Anyway, late Monday afternoon, I finally began my first actual cutting/construction task.  I built temporary forms #6 and #13.  These are rather simple frames made from 1X4s.  But it was good to begin.  Though I felt a pang when I realized that since these pieces will not ultimately be a part of the finished boat, I haven't really made my first "cut" yet.  I hope to squeeze some time in after I get off work.  There are still some hours of daylight, though the days are getting shorter. 

October 13, 2001

I completed bulkhead 10 and bulkhead 2. I had some trouble with my Weldwood plastic resin glue.  It simply did not turn into glue when I added water.  I followed the instructions, read and reread them.  Mixed several batches.
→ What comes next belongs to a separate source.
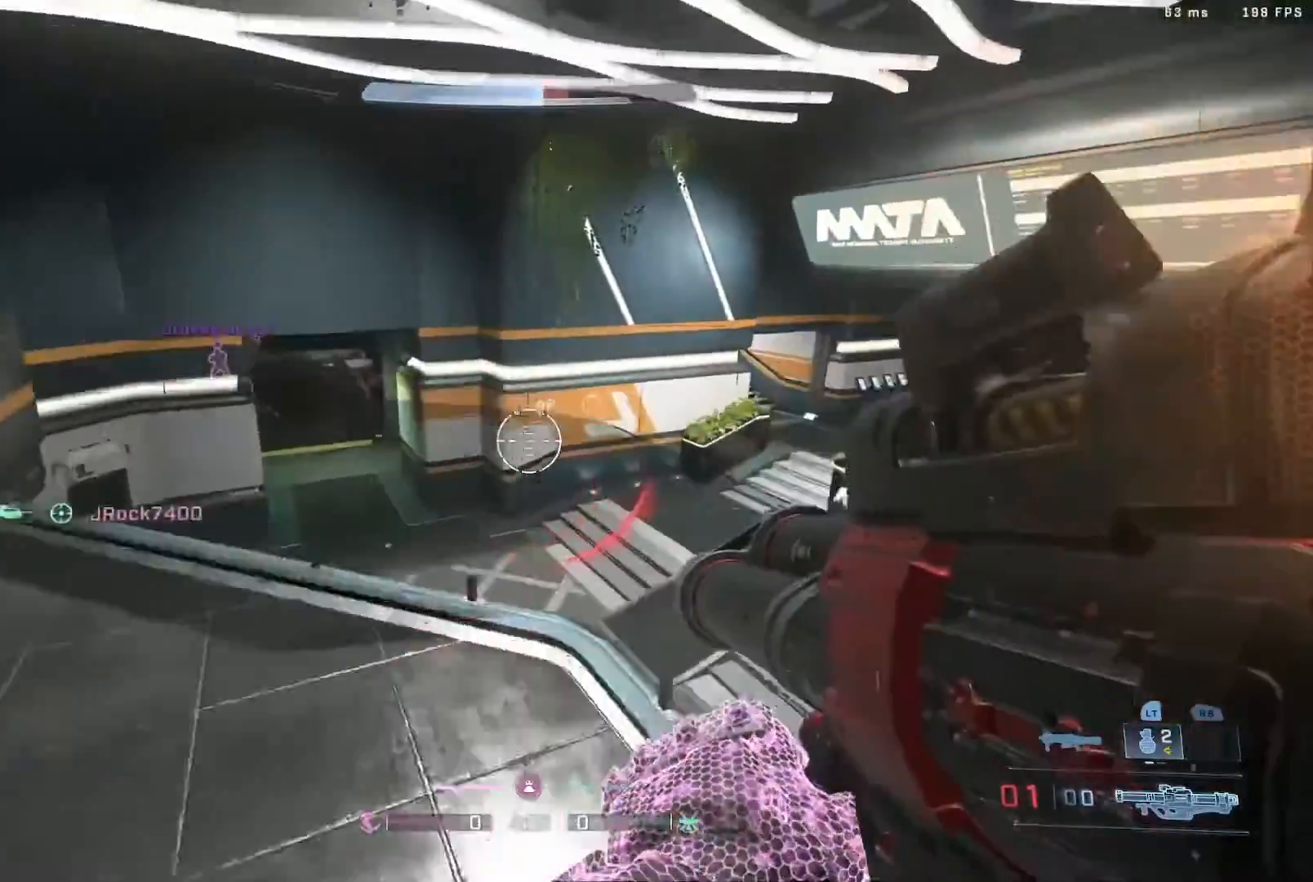
{"buttons": [], "left_stick": "down-right", "right_stick": "left", "events": [[83, "right_stick", "left"], [283, "A", "down"], [283, "left_stick", "down-right"], [500, "A", "up"]]}
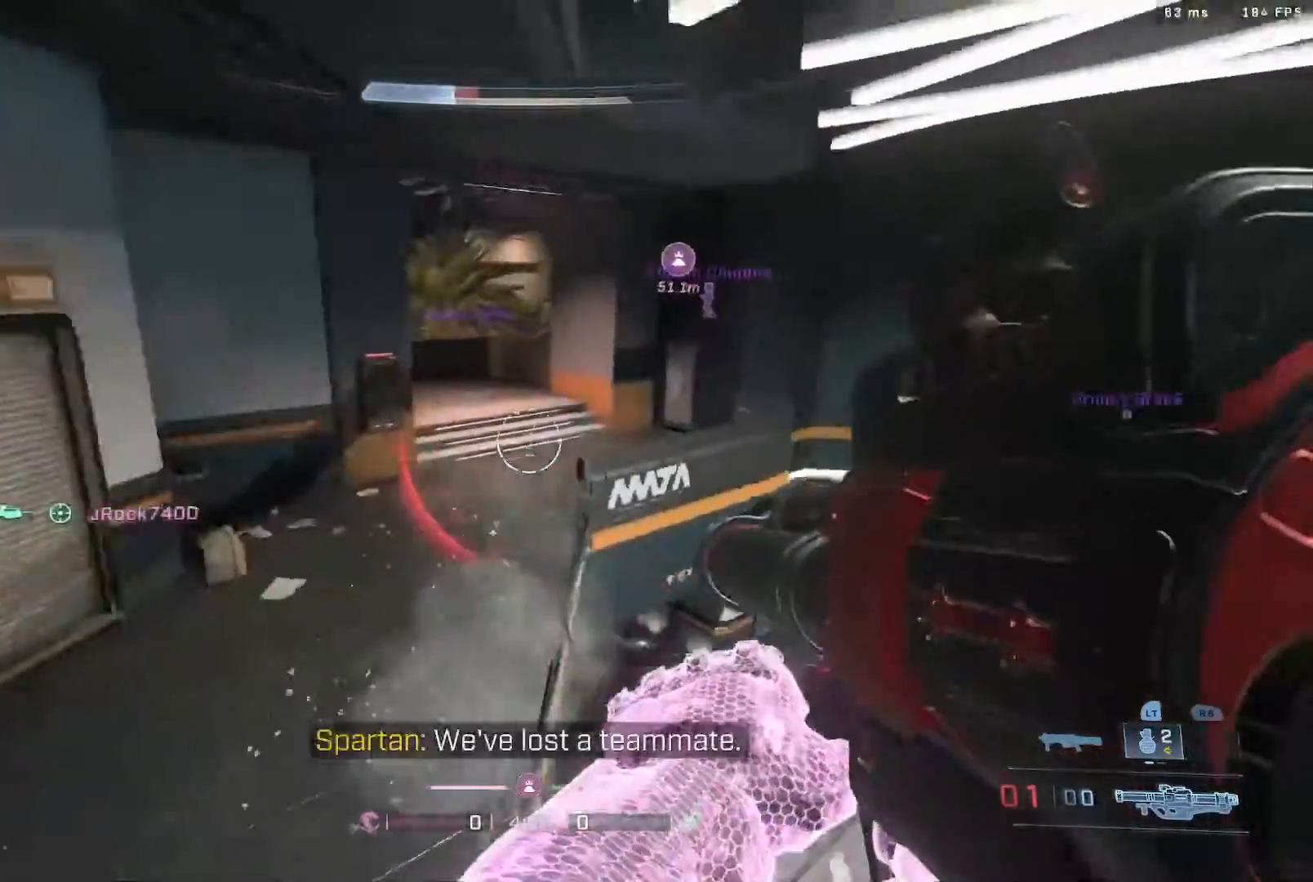
{"buttons": [], "left_stick": "down-right", "right_stick": "down", "events": [[117, "right_stick", "up-left"], [317, "right_stick", "center"], [483, "right_stick", "down"]]}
I noticed several things.  First 2 parts water to 5 parts powder, did not even thoroughly wet out the glue.  Second, adding more water did little to help.  When I finally got a "cream" like consistency, I applied it to some test pieces.  It responded like wet sand.  It looked liquid enough, but as soon as pressure was applied or as it dried, nothing was left but a damp grainy powder with no adhesive properties to speak of.  Both containers were purchased from a local hardware store, and they both acted the same way.  I suspect they could have been on the shelf since 1978, perhaps there is a shelf-life for this product.  I must check.  I used PL Premium instead.  I will use Epoxy on the butts, the wales, and chines. 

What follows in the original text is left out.